Los datos son contundentes: el ahorro y ventaja económica de las exportaciones, estimado anual conjunto entre el GPNK y la reversión del Norte podría alcanzar los USD 6.250 millones entre puntas para antes de 2030, sumando menores compras de gasoil, fuel oil, gas natural, energía eléctrica a países vecinos y exportaciones solo de gas y GNL. Es decir, casi un tercio del total de las reservas netas que el gobierno busca reconstruir con deuda.
Pero el vaciamiento de la política de desarrollo no se limita a los gasoductos. La planta de licuefacción de GNL en Bahía Blanca, proyectada entre YPF y Petronas con una inversión inicial de USD 10.000 millones, quedó suspendida. Se trataba de un proyecto que podría haber posicionado a Argentina como exportador de gas a gran escala, generando empleo calificado y divisas genuinas. La apuesta actual a proyectos privados de menor escala en Río Negro, como el FLNG de Pan American Energy, si bien positivos, no compensa la oportunidad perdida de liderar un mercado global.
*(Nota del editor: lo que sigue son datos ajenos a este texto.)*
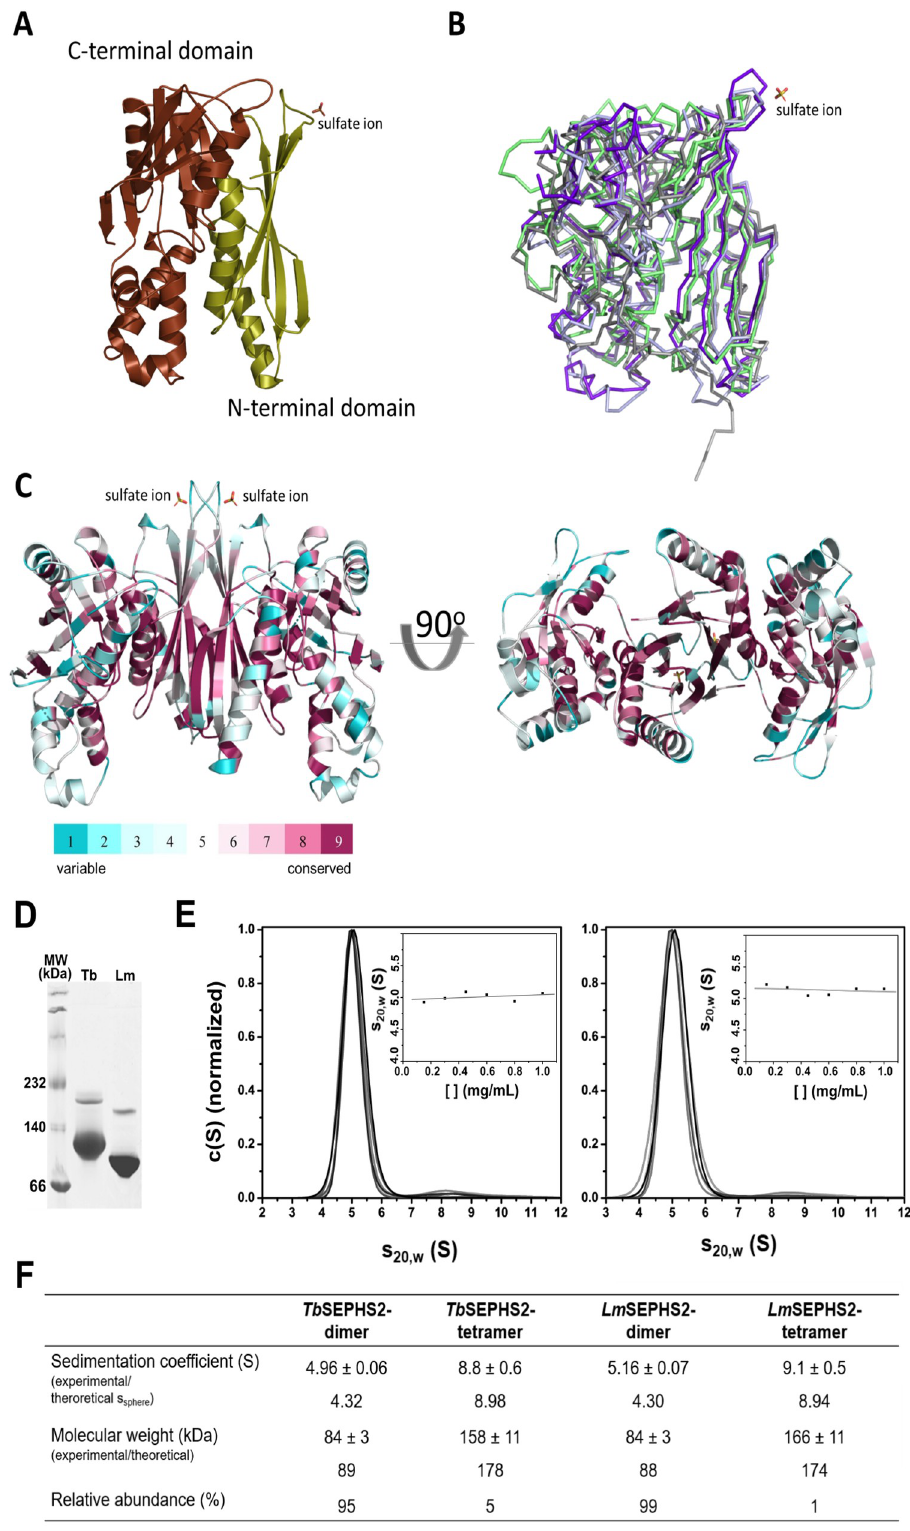
Fig 1. Δ N- Lm SEPHS2 crystal structure. A- Cartoon representation of the monomer structure in the asymmetric unit showing a typical AIRS-like folding. The sulfate ion is represented as sticks. B- Superimposition of Aa SEPHS (grey) [38], Ec SEPHS (green) [39], Hs SEPHS1 (light blue) [22] and Lm SEPHS2 (purple). C- Dimeric model generated using PDBePISA [40] depicting amino acid residue conservation. D- Native gel electrophoresis showing the prevalence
La experiencia internacional enseña que ningún país se industrializó o transitó su revolución energética sin un Estado activo en infraestructura. Creer que la ‘mano invisible’ suplirá la falta de obras es desconocer la realidad: sin energía, sin transporte, sin logística moderna, no hay inversión privada sostenible.
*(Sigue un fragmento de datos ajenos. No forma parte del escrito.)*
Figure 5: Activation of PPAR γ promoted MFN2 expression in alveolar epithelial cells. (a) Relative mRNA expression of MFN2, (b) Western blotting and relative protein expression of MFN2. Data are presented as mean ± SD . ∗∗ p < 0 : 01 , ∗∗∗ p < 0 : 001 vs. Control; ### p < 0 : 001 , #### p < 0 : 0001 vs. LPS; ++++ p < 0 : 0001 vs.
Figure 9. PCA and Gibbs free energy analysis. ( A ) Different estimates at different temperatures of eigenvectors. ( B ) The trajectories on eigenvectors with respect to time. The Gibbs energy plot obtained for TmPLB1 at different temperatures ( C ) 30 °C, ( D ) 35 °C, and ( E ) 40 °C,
De hecho, la propia historia reciente de Argentina demuestra los beneficios de una política activa en inversión pública. Entre 2011 y 2015, bajo gestiones que priorizaron el desarrollo, la inversión pública alcanzó niveles equivalentes al 3% del PIB, impulsando la construcción de escuelas técnicas, hospitales modulares, rutas, energía renovable y conectividad digital. Esto no solo mejoró la calidad de vida, sino que potenció la productividad de las economías regionales y sentó las bases para diversificar exportaciones.
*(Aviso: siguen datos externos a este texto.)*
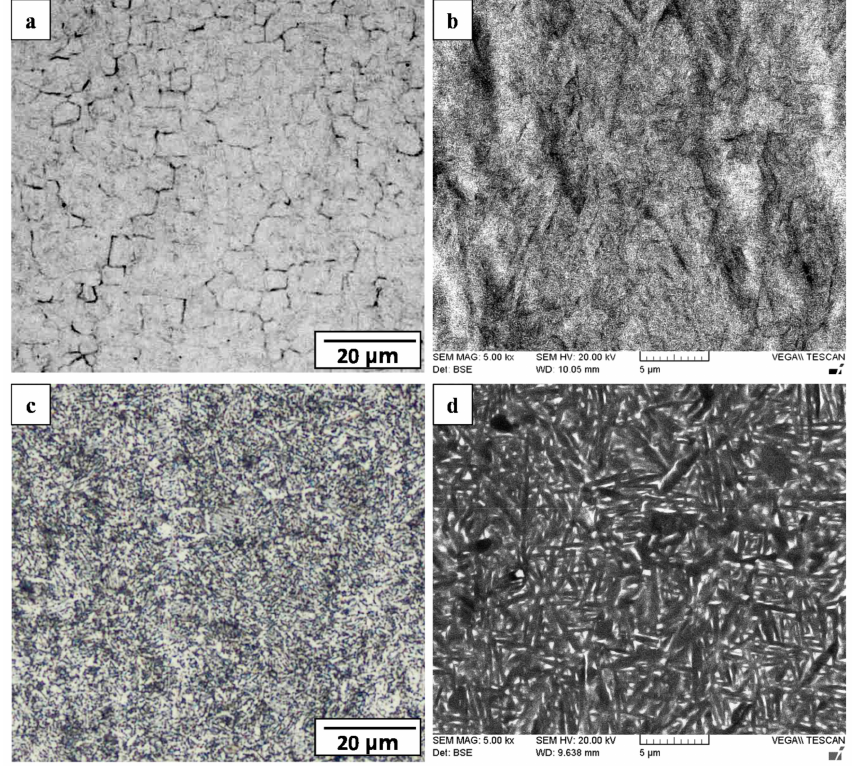
Figure 7. WC microstructure in Ti-6242 welds: ( a , b ) AWed (OM and SEM) ( c , d ) SRAed (OM and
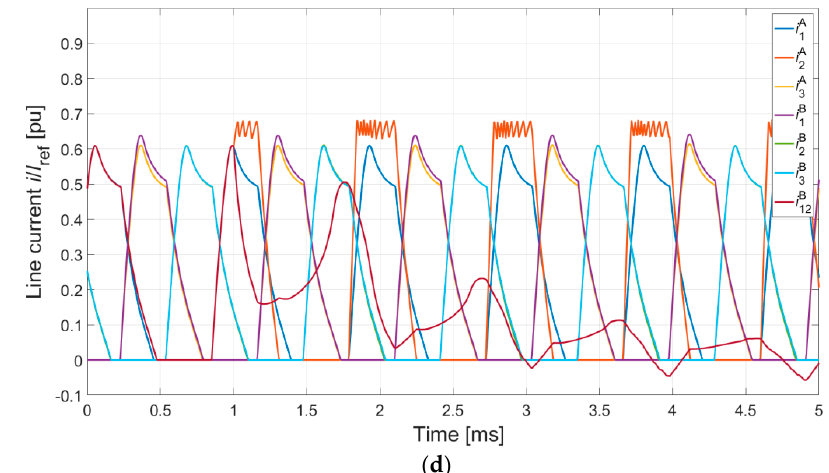
Figure 11. Relative electromagnetic torque and line currents in DCO mode for the DCBLDCM and the DCSRM at a shorted coil in channel B. ( a ) Electromagnetic torque T e for the DCBLDCM. ( b ) Line currents for the DCBLDCM. ( c ) Electromagnetic torque T e for the DCSRM. ( d ) Line currents for the DCSRM.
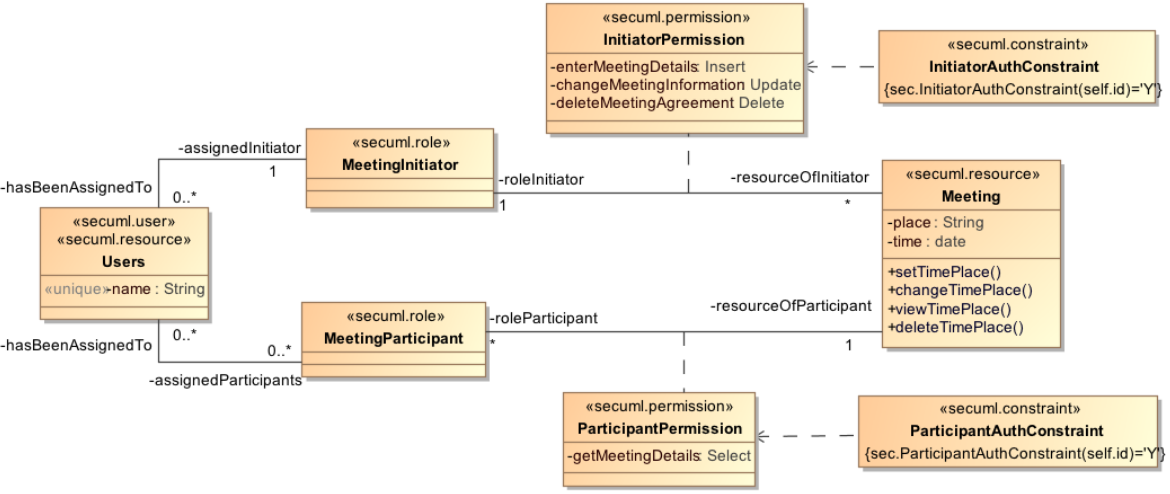
Figure 10. Meeting Scheduler Security Model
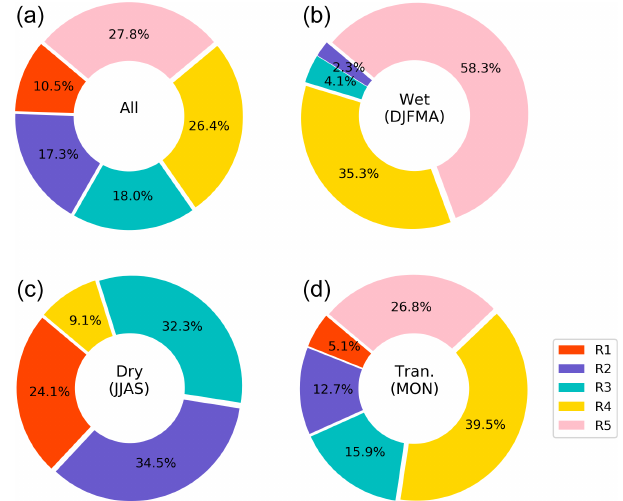
Figure 1. Breakdowns for the frequency to observe regime clus- ters (regimes 1 through 5 marked as R1 through R5) for the GoA- mazon2014/5 radiosonde dataset (12:00UTC), as well as break- downs for wet season (December, January, February, March, April), (May, October, November)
Incluso en 2022, con condiciones internacionales adversas, la inversión pública permitió avances notables: la ampliación de Vaca Muerta, la inauguración de obras de energía eléctrica como la Estación Transformadora ET Gran Mendoza, y la expansión de parques industriales y clústeres tecnológicos. Cada peso invertido generó encadenamientos productivos que retroalimentaron el crecimiento.
La inversión pública no es solo ‘obra’. Es también inversión en tecnología, ciencia y educación. La creación de institutos tecnológicos, la financiación de startups de base científica, el desarrollo de satélites como el SAOCOM o los avances en energía nuclear demuestran cómo una estrategia estatal puede dinamizar sectores de alto valor agregado, generando divisas sin depredar recursos.
Nada de esto es posible bajo la lógica libertaria hoy dominante, que desmantela el Estado bajo la falsa promesa de eficiencia. El resultado es previsible: deterioro de la infraestructura, fuga de cerebros, dependencia tecnológica y mayor concentración económica. Sin inversión pública planificada, Argentina resigna su futuro en el altar de un ‘mercado’ que en realidad solo reproduce desigualdad y extractivismos en formato de enclave.
Mientras los compromisos con los acreedores internacionales se multiplican, el aparato productivo nacional se deteriora. Los fondos que podrían financiar hospitales, universidades técnicas, redes eléctricas inteligentes o parques industriales se destinan a sostener una efímera estabilidad cambiaria. No hay proyecto de país, solo administración de una inercia decadente.
Recuperar la inversión pública no es un capricho ni una ‘ideología estatista’: es la única forma racional de revertir el estancamiento, diversificar la economía y construir una nación soberana e inclusiva. Sin desarrollo, la deuda no es una solución: es una condena.
*Licenciado en Ciencia Política por la Universidad de Buenos Aires; especializado en política económica, transición energética y gestión pública; docente, investigador de Flacso e integrante del Instituto Argentina Grande (IAG).